Another point is the independence of external corrective movements. When the banks were bailed out it pissed off some conservatives who believed, truly believed, in the free market ideology they had been fed for decades. A nascent rebellion grew. Had it been allowed to flourish it might have provided real, useful correction to those elements of the conservative movement that have degenerated into a full blown racket. But because there is so much money available in that community, that movement was quickly integrated right back into the wider conservative agenda that caused the rebellion to form. The tea party doesn't even exist any more, in the space of one midterm election cycles it has already come and gone.
Contrast this with our grassroots/netroots progressive movement which is still healthy, independent, and strong.

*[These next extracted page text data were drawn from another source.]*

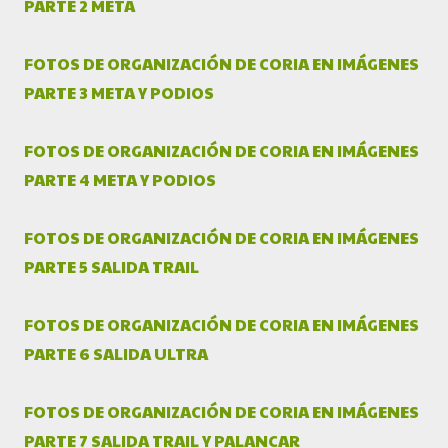
PARTE 2 META
FOTOS DE ORGANIZACIÓN DE CORIA EN IMÁGENES
PARTE 3 META Y PODIOS
FOTOS DE ORGANIZACIÓN DE CORIA EN IMÁGENES
PARTE 4 META Y PODIOS
FOTOS DE ORGANIZACIÓN DE CORIA EN IMÁGENES
PARTE 5 SALIDA TRAIL
FOTOS DE ORGANIZACIÓN DE CORIA EN IMÁGENES
PARTE 6 SALIDA ULTRA
FOTOS DE ORGANIZACIÓN DE CORIA EN IMÁGENES
PARTE 7 SALIDA TRAIL Y PALANCAR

In large part because our party, the democrats, did not suckle us with establishment dollars. It's too bad for progressive bloggers who basically work for free or for a tiny portion of what their conservative counterparts pull in, I think it could be done without destroying us as there are fundamental differences in uor method of operation and goals. But our movement is still here, that's hard to argue with after watching what happened to the tea party.
Look at the state of the conservative movement today, it's a mess! They literally cannot offer anything new, and the old policies they keep pitching are such demonstrative failures even some of their wealthier donors are bailing or balking. That's why the bait-ball makes me think of them. It's a swirling panicked mass being reduced in number by time and political bottom feeders. They have nothing new to go forward on, they can't admit their economic ideology was a complete catastrophe it's was a failure, all they can do is double down on their most odious policies rejected by growing majorities of the electorate in a desperate last ditch ploy to hang onto enough of their base that they feed their rapacious predators. They are stuck, frozen in this pattern of destructive behavior, with no idea how to avoid the inevitable, total political collapse to come.